Exercise set =
a – According to the hyper-realism post, what does wedding photography focus on?
b – Decide whether each statement below agrees with the hyper-realism post, answering yes or no and quoting the words that decide it: (i) The problem the post develops concerns only wedding photography. (ii) Reportage is described as a philosophy of life. (iii) Wedding reportage aims to criticize the event.
c – Reproduce the passage of the hyper-realism post between "The industry is changing" and "our imagery interpretation.", inclusive.

* Start Article *

20 December 2010

17 December 2010

HYPER-REALISM

The industry is changing quickly, very quickly in fact. And when things are changing so quickly it means that the industry is looking for something fundamental to establish, something to grasp avidly because it is losing track. The problem I am going to develop now is not relevant only to wedding photography but to photography in general. How our aspirations anticipate our imagery interpretation.
The art of reportage is to capture and communicate a feeling in a form which not only original but also driven by honesty and a sense of reality. Reportage doesn't perform by transforming our vision of the daily in a different dimension but it has the ability to transcend the real by highlighting a beauty that most people cannot perceive. Reportage is about observation and it is a philosophy of life. To photograph in that vein is a constant analysis of the world. Photography helps us to understand more the world we live in and our role. That is the reason why most reportage photographers have a critical mindset and have been predominantly engaged in conflicts. Obviously wedding reportage is not aimed at criticizing the event but it is engaged in capturing that other side of human nature, and that is about happiness and its beauty in the widest sense. Wedding photography focuses on the admirable and essential magnificence of life.

* End Article *
* Start Records shown *

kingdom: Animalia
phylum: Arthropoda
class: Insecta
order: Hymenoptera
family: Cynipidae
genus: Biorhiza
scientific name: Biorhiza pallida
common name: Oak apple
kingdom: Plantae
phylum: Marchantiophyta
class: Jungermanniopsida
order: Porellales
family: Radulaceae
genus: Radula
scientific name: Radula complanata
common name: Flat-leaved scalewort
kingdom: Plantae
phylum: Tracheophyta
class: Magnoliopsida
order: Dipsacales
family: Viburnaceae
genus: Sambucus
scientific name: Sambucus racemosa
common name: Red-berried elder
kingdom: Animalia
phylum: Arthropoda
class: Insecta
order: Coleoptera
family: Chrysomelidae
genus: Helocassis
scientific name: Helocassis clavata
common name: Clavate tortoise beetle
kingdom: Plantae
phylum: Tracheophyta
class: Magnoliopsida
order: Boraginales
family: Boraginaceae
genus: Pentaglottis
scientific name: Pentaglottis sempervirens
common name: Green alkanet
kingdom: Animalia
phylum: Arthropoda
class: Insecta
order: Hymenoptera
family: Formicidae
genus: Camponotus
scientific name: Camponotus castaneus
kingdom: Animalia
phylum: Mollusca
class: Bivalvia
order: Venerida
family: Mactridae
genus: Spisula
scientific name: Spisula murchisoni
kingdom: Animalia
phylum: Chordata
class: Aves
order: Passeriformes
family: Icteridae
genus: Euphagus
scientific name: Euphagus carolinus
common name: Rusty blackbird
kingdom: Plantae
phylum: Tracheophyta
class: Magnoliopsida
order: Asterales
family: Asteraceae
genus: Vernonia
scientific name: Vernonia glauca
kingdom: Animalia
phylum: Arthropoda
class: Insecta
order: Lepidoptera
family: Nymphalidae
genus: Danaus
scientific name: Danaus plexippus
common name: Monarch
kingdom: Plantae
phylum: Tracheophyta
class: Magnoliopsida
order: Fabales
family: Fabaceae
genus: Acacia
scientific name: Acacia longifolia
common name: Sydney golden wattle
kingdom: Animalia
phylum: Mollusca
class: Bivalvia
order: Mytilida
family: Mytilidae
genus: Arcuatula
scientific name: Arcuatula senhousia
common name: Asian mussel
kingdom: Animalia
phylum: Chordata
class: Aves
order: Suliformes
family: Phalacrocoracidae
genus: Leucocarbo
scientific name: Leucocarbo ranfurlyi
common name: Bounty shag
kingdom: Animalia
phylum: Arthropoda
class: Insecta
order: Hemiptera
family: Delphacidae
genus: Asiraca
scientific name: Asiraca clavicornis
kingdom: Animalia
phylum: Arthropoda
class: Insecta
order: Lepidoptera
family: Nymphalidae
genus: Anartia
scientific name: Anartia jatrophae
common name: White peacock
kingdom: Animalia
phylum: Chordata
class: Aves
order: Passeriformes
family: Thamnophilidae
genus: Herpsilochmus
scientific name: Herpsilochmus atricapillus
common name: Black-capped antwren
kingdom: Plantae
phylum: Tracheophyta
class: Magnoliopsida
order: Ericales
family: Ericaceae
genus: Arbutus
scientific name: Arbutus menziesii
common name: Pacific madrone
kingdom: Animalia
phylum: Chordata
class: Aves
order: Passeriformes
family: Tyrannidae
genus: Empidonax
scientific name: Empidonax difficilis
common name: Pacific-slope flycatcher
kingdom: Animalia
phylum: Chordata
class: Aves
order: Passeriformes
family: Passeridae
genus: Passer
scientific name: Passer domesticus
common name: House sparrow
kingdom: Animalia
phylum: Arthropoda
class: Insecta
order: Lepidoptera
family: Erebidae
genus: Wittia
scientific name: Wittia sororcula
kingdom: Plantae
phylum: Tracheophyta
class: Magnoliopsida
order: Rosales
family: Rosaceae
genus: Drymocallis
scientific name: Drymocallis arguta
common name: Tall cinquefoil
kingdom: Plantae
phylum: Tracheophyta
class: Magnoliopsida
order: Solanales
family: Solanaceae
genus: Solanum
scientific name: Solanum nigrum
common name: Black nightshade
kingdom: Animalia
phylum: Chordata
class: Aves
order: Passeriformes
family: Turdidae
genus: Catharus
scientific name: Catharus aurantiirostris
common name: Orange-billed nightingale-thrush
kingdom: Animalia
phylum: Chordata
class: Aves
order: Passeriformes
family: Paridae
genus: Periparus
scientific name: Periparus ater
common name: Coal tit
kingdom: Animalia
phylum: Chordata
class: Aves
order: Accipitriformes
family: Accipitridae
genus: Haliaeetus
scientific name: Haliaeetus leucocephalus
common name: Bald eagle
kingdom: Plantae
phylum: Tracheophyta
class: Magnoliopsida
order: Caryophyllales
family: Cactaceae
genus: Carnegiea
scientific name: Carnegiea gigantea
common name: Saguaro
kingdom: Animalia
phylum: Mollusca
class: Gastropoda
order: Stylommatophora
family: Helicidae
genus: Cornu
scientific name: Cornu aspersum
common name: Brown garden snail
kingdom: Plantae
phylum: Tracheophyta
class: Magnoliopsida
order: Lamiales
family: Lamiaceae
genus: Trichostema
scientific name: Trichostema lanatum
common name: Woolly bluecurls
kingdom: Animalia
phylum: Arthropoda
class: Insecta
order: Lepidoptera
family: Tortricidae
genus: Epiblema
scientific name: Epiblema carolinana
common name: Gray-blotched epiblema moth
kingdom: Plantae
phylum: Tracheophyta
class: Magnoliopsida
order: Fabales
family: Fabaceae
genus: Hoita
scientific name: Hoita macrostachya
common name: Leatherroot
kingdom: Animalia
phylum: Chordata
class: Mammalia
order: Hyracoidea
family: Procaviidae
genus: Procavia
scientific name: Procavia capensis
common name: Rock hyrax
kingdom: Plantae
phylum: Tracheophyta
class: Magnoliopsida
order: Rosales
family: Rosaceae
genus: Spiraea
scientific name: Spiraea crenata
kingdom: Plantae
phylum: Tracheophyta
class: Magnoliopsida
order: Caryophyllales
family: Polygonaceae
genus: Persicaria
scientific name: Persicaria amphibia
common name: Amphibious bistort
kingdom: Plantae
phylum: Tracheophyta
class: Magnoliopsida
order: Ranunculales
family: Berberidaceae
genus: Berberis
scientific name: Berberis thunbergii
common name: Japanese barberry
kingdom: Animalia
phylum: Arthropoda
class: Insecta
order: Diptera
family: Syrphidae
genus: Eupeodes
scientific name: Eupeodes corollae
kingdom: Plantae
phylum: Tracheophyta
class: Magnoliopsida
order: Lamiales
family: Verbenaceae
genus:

* End Records shown *

Task-by-task solutions =
a – The admirable and essential magnificence of life.

b –
(i) No: "The problem I am going to develop now is not relevant only to wedding photography but to photography in general."
(ii) Yes: "Reportage is about observation and it is a philosophy of life."
(iii) No: "Obviously wedding reportage is not aimed at criticizing the event"

c –
The industry is changing quickly, very quickly in fact. And when things are changing so quickly it means that the industry is looking for something fundamental to establish, something to grasp avidly because it is losing track. The problem I am going to develop now is not relevant only to wedding photography but to photography in general. How our aspirations anticipate our imagery interpretation.